Decades ago, Stamm, now 47, was a strapping 6-foot-5-inch, 265-pound former all conference linebacker at Andover High School, where he was in special education classes. But he dropped out in his senior year after the teasing became too much. In the following years, after his mother died and father remarried, he left home.

He became a local fixture in town and also along the Baltimore and Annapolis Trail, sleeping outdoors, mostly, or under cover of a gazebo for many years.

Beck changed the course of Stamm’s life both physically and emotionally in May 2010 when Stamm’s diabetes became life-threatening and he was hospitalized, then placed in a nursing home. Beck navigated through Medicaid and Social Security to acquire Stamm's benefits while acting as his advocate at the facilities.

"From there, I took him on as a personal project," Beck said.

“There are 8 million programs, but you have to have a personal advocate to do it. It becomes a full-time job,” he said of the government maze. 

While Stamm was recuperating in a nursing home, Beck organized helpers to make sure he would have food and clean clothes upon his release.

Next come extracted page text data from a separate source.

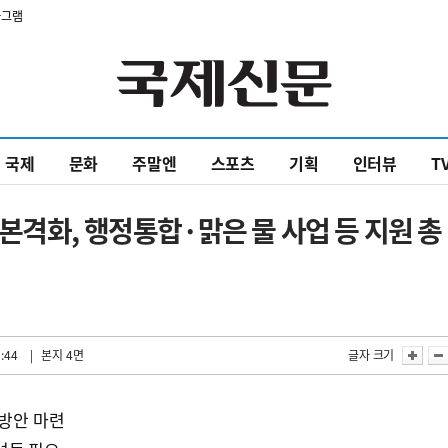
타그램
국제
문화
주말엔
스포츠
기획
인터뷰
T
본격화, 행정통합·맑은 물 사업 등 지원 총
:44
| 본지 4면
글자 크기
화방안 마련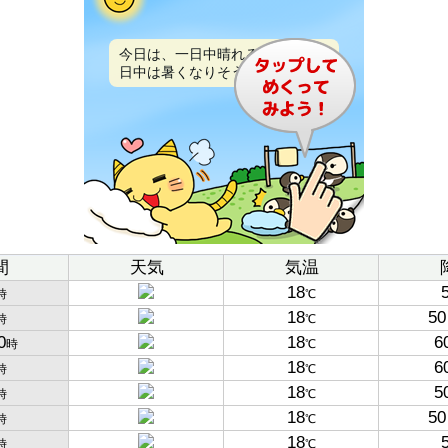
今日は、一日中晴れるでしょう。
日中は暑くなりそうです。
間
天気
気温
18
時
℃
18
50
時
℃
0
18
6
時
℃
18
6
時
℃
18
5
時
℃
18
50
時
℃
18
時
℃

He also found him a place to live—with a roof. Stamm now pays rent and “feels good about himself,” Beck said.

Stamm found another home at the Bay Area Community Church in Crownsville that welcomes him every Sunday when Beck brings him to church. Members have donated time, money, volunteers, prayer visitation and "a sense of belonging for someone who hadn't had that sense in 10 years," said Beck.

Beck said he coordinates the caretaking with Phyliss Beardmore, a creative writing teacher at , who gives of her time to helping Stamm, including doing his laundry and meeting him for coffee at  every morning to check on him.

Guerilla Marketing

Stamm now has a job as a “sign waver” for Clement Hardware, the first job he’s held in 10 years—thanks to Beck who is recruiting local mom-and-pop businesses to hire him a few hours a week.

According to Beck, guerilla marketing is “sprouting up all over the country," giving mom-and-pop shops that don’t want or can’t afford national advertising a chance to compete—while helping the needy. “It’s a good fit,” Beck said.

Gordon Clement, owner of the family-run business, is pleased with the arrangement.

“I’ve had many positive comments from customers,” Clement said.

"Business partnerships take the [homeless] phenomenon plaguing our country to a deeper level," said Beck, who believes in volunteerism over the “impossibility of government aid that doesn’t trickle down to people.” 

“Now he holds his head up—he’s a personable person, he has a new life,” Beck said.